Technobirth and Cyborg Babies

As we hurtle towards the 22nd century, the role of technology in one of life’s most fundamental processes - birth - remains a source of intrigue and speculation. The Birth Futures workshops, pointing a future flashlight at the year 2100, provided a glimpse into the dreams of diverse communities reimagining this sacred rite of passage through the lens of cutting-edge innovation.

From artificial wombs to AI midwives, a kaleidoscope of speculative technologies emerged. Immersive birthing pods offered laboring parents virtual reality escapes and seamless integration with care providers through holographic communication. Robotic assistants stood ready to enhance human expertise when needed. Embedded chips and implants opened up new frontiers for monitoring fetal development and automating medical interventions.

Technofuturism

This technofuturist embrace seems to hold immense potential, but looking closer, it raises critical questions about the role of technology and who truly maintains control in these birthing spaces. Will these innovations expand the spectrum of reproductive autonomy and bodily sovereignty? Or could they inaugurate new forms of subjugation under the regimes of data extraction and automated decision-making?

Artificial womb envisioned by Peruvian midwives using nature and machine intelligence.

Cautionairy tales

The visions cast both utopian dreams of seamless human-technology symbiosis and more cautionary tales. In one narrative, when a solar storm disrupted a birthing pod’s systems, the laboring parent was forced to draw upon their own innate power to birth naturally with just the support of a child present. A potent reminder that no matter how advanced our science becomes, birth will remain an intrinsically human experience demanding our full participation.

Human-centered care

Across the diverse cultural contexts, a resounding theme emerged - any integration of technology must be in service of enhancing human-centered, evidence-based care that respects the pluriversality of birthing traditions.

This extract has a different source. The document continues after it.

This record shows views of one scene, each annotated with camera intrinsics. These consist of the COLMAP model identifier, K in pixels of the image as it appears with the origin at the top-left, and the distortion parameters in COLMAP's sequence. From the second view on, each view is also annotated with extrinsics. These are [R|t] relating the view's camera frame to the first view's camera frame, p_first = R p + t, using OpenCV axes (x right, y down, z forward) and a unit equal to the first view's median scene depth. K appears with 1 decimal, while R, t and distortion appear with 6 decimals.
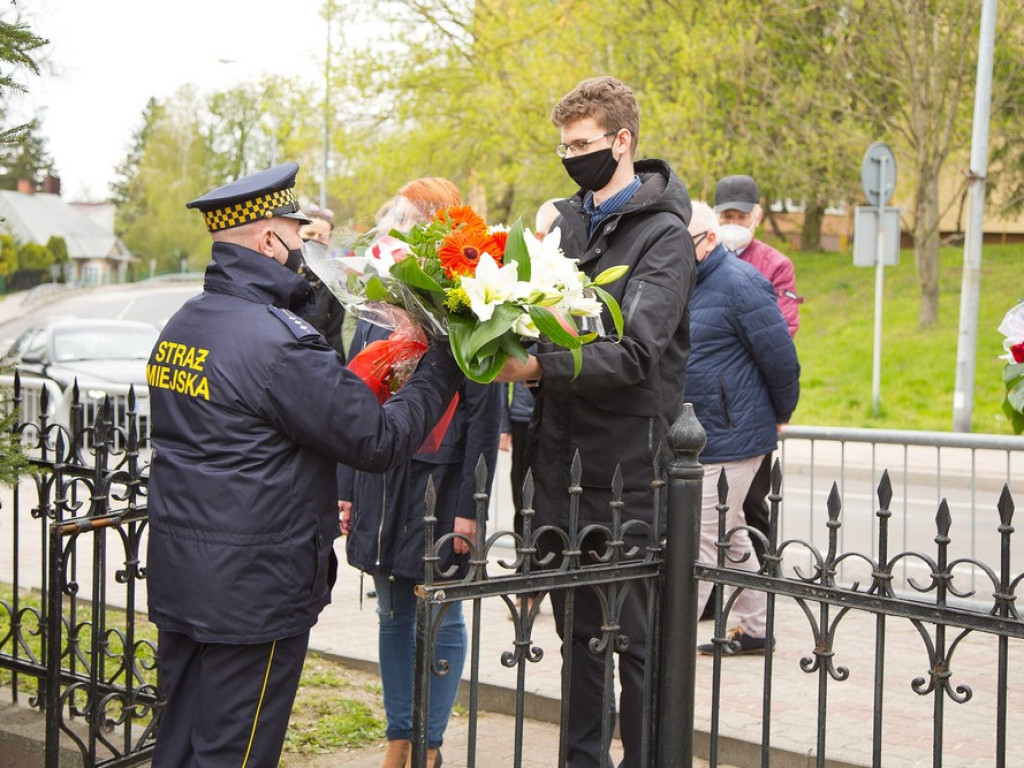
lens RADIAL K [[1759.4, 0, 485.9], [0, 1759.4, 347.6], [0, 0, 1]] dist [0.139582, 0.158363]
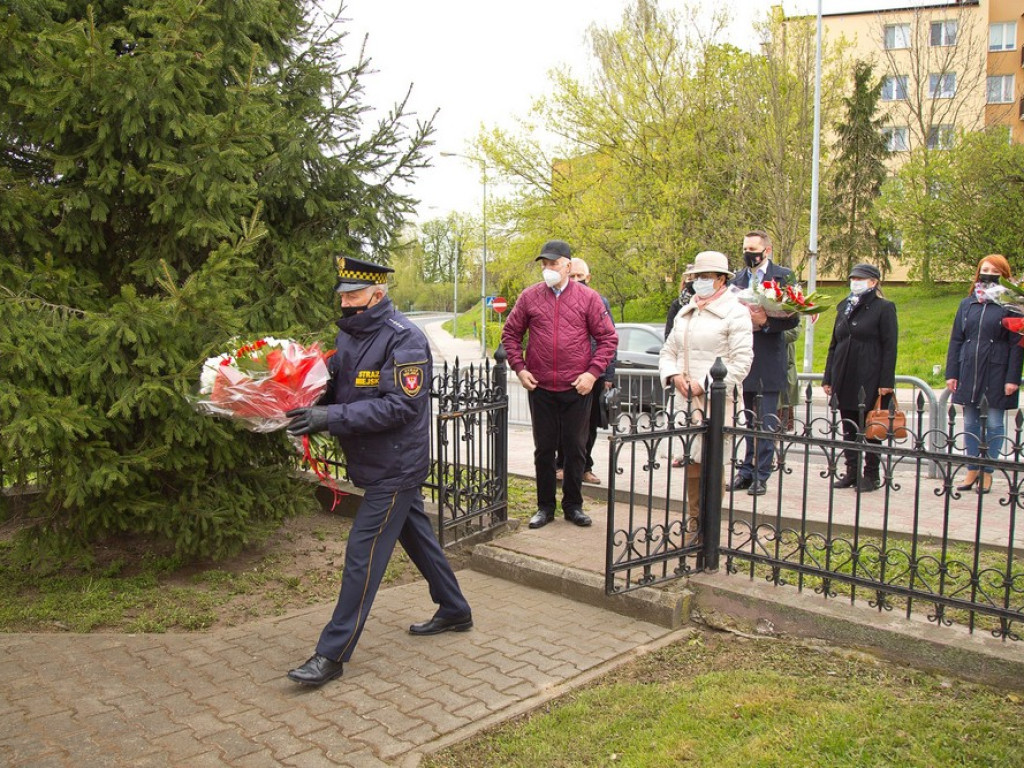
lens RADIAL K [[874.5, 0, 466.4], [0, 874.5, 379.3], [0, 0, 1]] dist [-0.129501, 0.082853]
pose [[0.993834, -0.018948, -0.109249, -0.063031], [0.023207, 0.999014, 0.037847, 0.007829], [0.108424, -0.040149, 0.993294, -0.102863]]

Artificial wombs could expand reproductive options, but only if developed through genuine co-creation with impacted communities and safeguarded against the perpetuation of discriminatory biases.

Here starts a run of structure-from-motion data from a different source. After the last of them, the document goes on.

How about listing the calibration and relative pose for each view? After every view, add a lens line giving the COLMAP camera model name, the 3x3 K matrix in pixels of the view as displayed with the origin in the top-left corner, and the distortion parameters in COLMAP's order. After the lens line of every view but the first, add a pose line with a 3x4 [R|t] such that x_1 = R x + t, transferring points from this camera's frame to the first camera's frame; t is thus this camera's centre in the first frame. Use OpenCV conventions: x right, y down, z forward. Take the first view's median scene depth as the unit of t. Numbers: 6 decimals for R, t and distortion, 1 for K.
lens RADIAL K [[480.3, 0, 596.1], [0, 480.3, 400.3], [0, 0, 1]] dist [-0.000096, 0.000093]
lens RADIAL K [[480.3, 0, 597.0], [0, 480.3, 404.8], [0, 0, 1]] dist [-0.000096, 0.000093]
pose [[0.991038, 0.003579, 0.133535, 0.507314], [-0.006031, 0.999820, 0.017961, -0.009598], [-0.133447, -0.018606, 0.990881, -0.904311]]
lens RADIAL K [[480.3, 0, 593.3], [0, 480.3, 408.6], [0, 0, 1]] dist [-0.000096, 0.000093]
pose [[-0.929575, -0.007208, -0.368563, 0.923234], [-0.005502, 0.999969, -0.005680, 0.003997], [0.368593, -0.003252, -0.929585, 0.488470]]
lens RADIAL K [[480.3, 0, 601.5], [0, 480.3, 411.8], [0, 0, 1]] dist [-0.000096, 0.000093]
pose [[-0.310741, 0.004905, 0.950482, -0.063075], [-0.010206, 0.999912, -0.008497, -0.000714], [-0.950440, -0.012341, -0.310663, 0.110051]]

Innovations like brain chips may aid memory recall, but their implementation must honor the irreplaceable role of intergenerational knowledge transfer and the ancestral wisdom of traditional midwives. Robotic assistants could provide supplemental support, but never be allowed to supplant the emotional attunement and embodied expertise of human caregivers.

Technology for autonomy

At its core, the role of technology in birth must be one of empowerment and autonomy - expanding the spectrum of choices available to birthing individuals and families while avoiding the imposition of new constraints. It is a call to develop these innovations through pluralistic, decolonial frameworks actively rejecting the hierarchization of knowledge systems and honoring the leadership of communities most impacted.

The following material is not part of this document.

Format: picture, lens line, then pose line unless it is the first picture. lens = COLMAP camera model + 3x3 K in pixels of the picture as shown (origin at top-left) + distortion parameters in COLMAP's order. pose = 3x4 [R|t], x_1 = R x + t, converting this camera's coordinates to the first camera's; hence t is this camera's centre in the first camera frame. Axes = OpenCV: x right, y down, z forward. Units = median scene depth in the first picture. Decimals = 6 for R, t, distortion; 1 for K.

AI image depicting ‘birthing pod’ to serve rural Himalayan Indian communities, prompted with future scenario’s dreamed up by the community itself.

Curated to the human

The visions remind us that any birthing space, no matter how technologically advanced, must be curated as a sanctuary where a person’s autonomy, respect, dignity, cultural safety, and community interdependence reign. As we approach these cyborg futures, we must maintain a pluriversal embrace - recognizing that for some, an unmedicated home birth will remain the ideal, while for others, a technobirth aided by AI and virtual reality may be the empowering choice.

These are the foundations we must uphold - protecting birthing persons’ full autonomy over their own bodies and birthing experiences, free from coercion or extraction.

Only by centering this ethos can we ethically harness the creative possibilities opening up and avoid replicating the discriminatory paradigms of oppression that have historically subjugated the experience of birth.